Here are the typical agenda items and the action plan:

Item No.ItemDiscussion/StrategyWho?Target DateComplete?
1Punch List Approach
2Owner Furniture, Furnishing and Equipment
3As-Built Status
4O&M Manual Status
5Utility Switchover
6Final Testing (HVAC)
7Final Testing (Bacteriological)
8Commissioning (Security/Life Safety)
9Owner Training
10Strategy on Extra Work Orders
11Equipment Demobilization
12Trailer/Sea Can Removal

Item #10 is generally the most vexing component. For instance, deficiency list completion gets increasingly complicated with the addition of new contract work, leading companies to focus on profitable work (or work that represents incomplete contract work). What will the firm’s response be? For example, should a new crew/foreman be included who is simply dedicated to extras that arise?

Lastly, it is important to note that during the closeout discussion, some firms use dedicated punch list teams. On the surface, this sounds like an acceptable way of attacking the punch list with newfound energy and gusto. However, these groups are often riddled with problems such as:

  • Cost Allocation. While the closeout phase should have a budget line item, you want to avoid an internal battle over how much time is required—a common occurrence that can lead to resentment or angst. In short, will there be a cultural war and internal divide among operational teams?
  • Punch List Punting. Since the project team knows a special crew is coming in to serve as the closer, will the project experience a higher frequency of closeout items? In other words, will contract work (and not punch list work), get punted at the end, leading to increased cost allocation issues?
  • Utilization. In theory, closeout is a small portion of the overall schedule. Unless this team has other obligations, will the firm suffer cost overruns due to failed utilization?

Research has uncovered several successful uses of punch list teams, tiger teams and/or closeout crews. These successes are tied directly to a well-thought-out strategy and well-developed rules of engagement. More importantly, these groups were initiated to drive superior customer service rather than serve as backstops for punch list costs.

The Voice of the Customer

The customer’s voice is the most important voice in this process. Many firms focus on their versions of “done” rather than the customer’s opinion. What does “done” mean to them? The definition should be reinforced during the preconstruction phase as well as the closeout phase.

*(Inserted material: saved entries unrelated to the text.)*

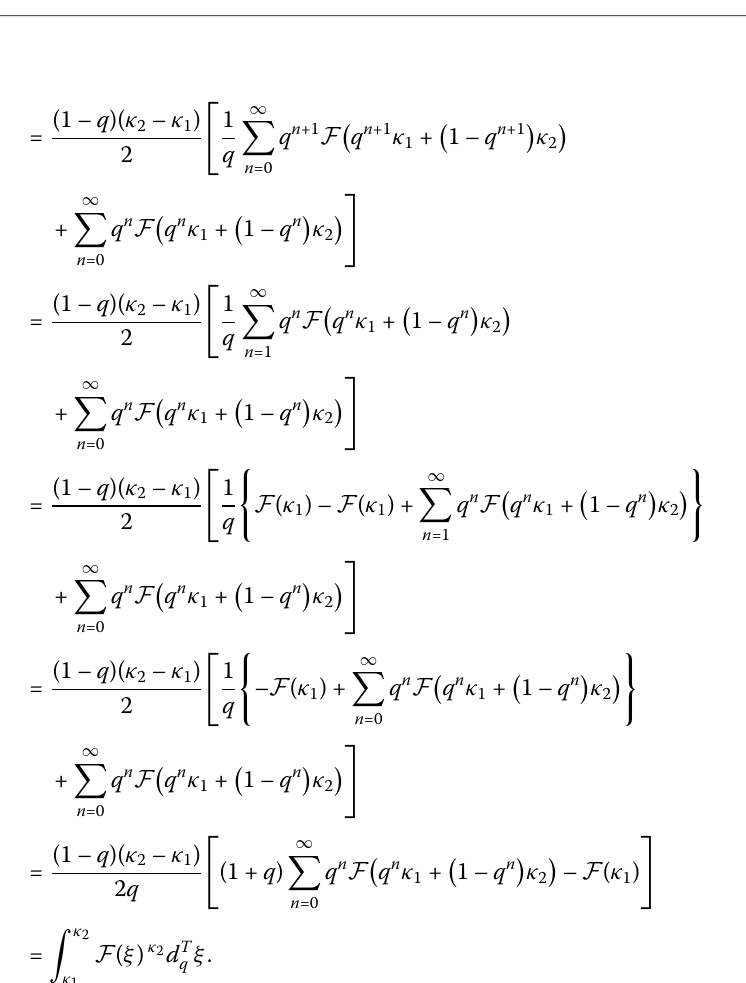
Figure 1 Areas of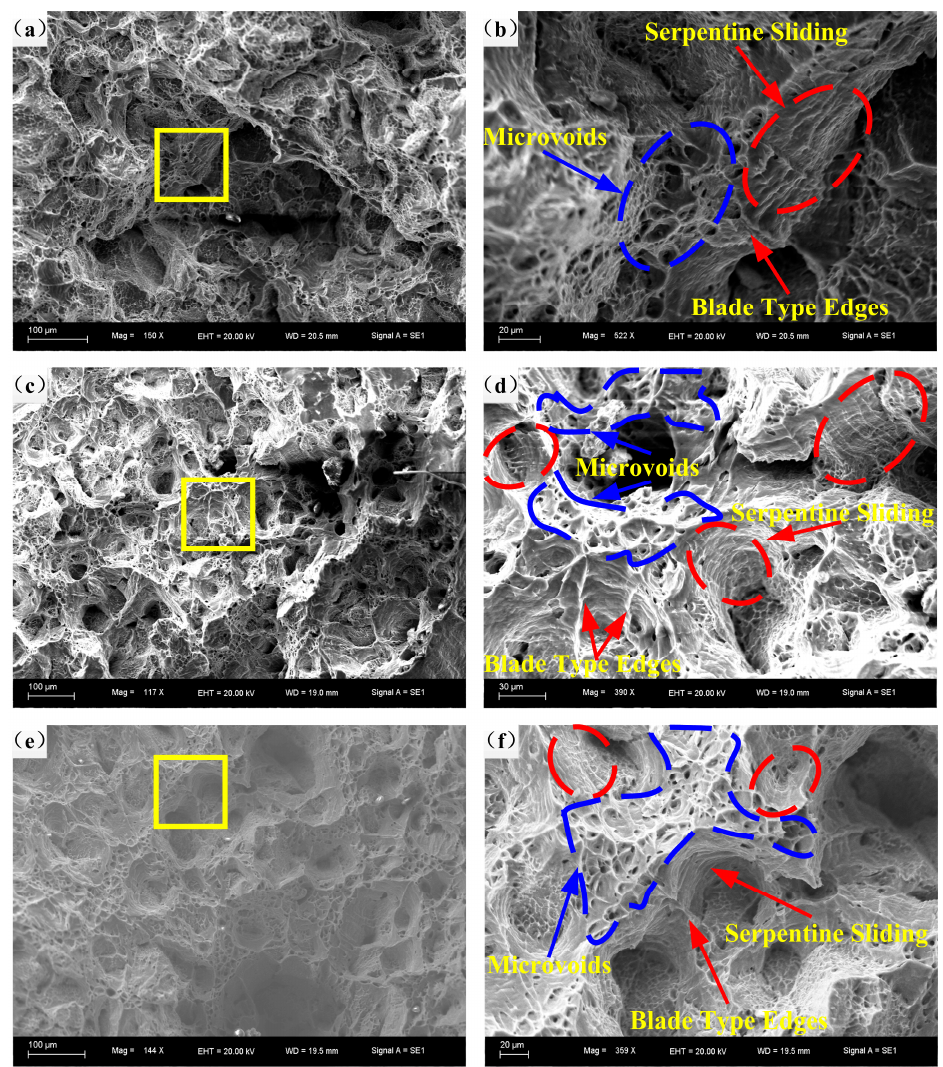
Figure 12. Fracture morphologies at 300 °C and at strain rates of: ( a , b ) 10 − 3 s − 1 ; ( c , d ) 10 − 2 s − 1 ; ( e , f ) 10 − 1 s − 1 .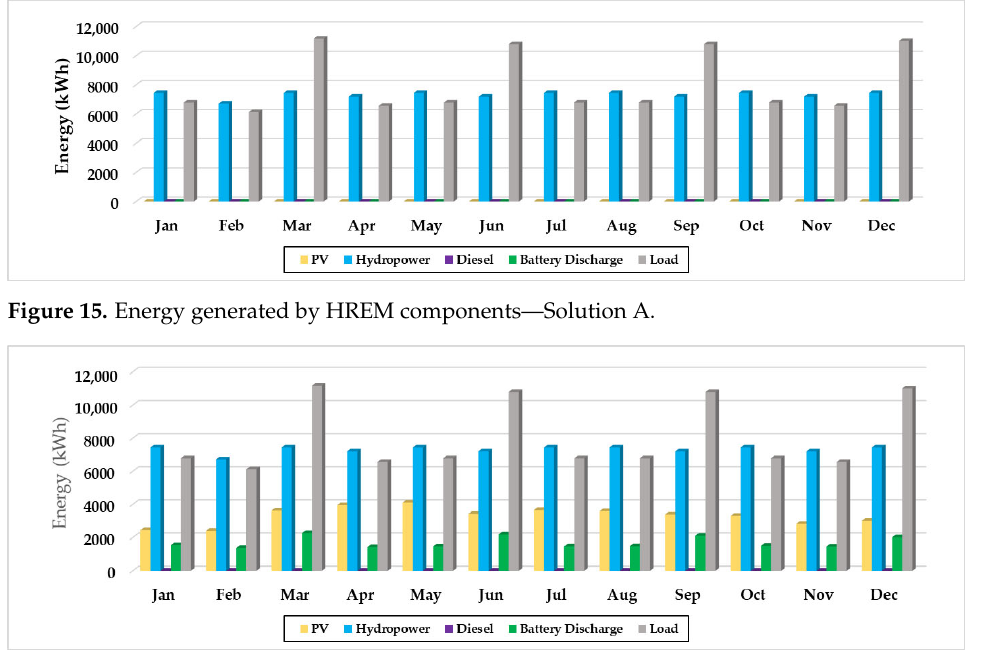
Figure 16. Energy generated by HREM components—Solution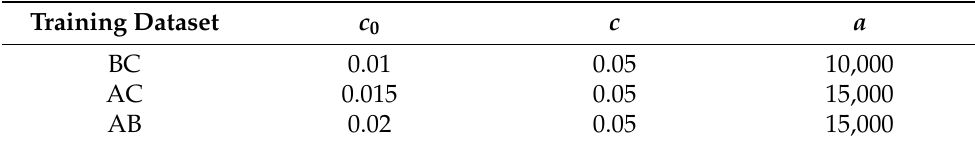
Table 3. Fitted parameters for the exponential model.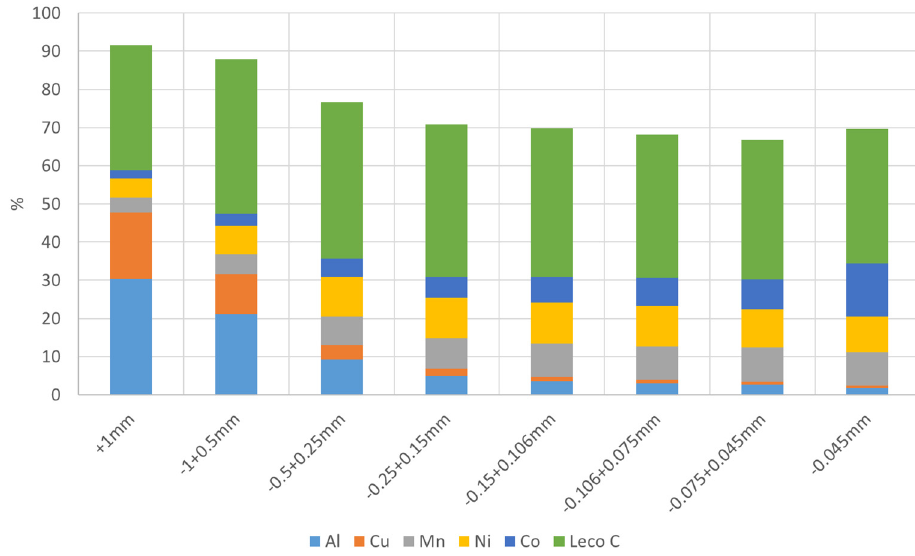
Figure 2. Distributions of elemental contents in size fractions.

Here are sample questions and components that should be defined early and revisited throughout the construction process:

  • Document Collection. Short of the contractual description, what will be expected in terms of the as-built documents, operations/maintenance manuals, training, etc., in terms of format (electronic, paper versions, etc.) as well as the number of copies? Yes, the contract documents trump many things, but in the court of the customer’s perception, there is the contract answer and then there is their answer.
  • Punch List Process. Who will create the punch list? What is their experience with this process? What has frustrated them in the past? Will there be multiple inspections?
  • Owner Vendors and Suppliers. Furniture, low-voltage coordination, security and kitchen equipment contractors are all professionals who lack specific job knowledge. When selecting parties, it’s incumbent on the lead contractors to execute a coordination meeting as part of the preconstruction and then close out as if those contractors were already on the team. In cases where it has not been selected, the savvy prime contractor should develop a proactive coordination timeline—working backward from the award stage to illustrate important decisions and considerations (i.e., fabrication, municipality expectations, etc.).

Too often, an owner’s vendor lacks project knowledge, thus creating delays, because the local municipality’s own version of “complete” was not factored in.

Closeout leaves an indelible imprint on a customer’s mind. He or she may forget the botched start, for example, but failing to complete the nagging punch list may mean the difference when it comes time to award the next project. By focusing on project closeout, industry leaders can not only differentiate themselves in a field of mules, but they can also keep their customers happy and coming back for more.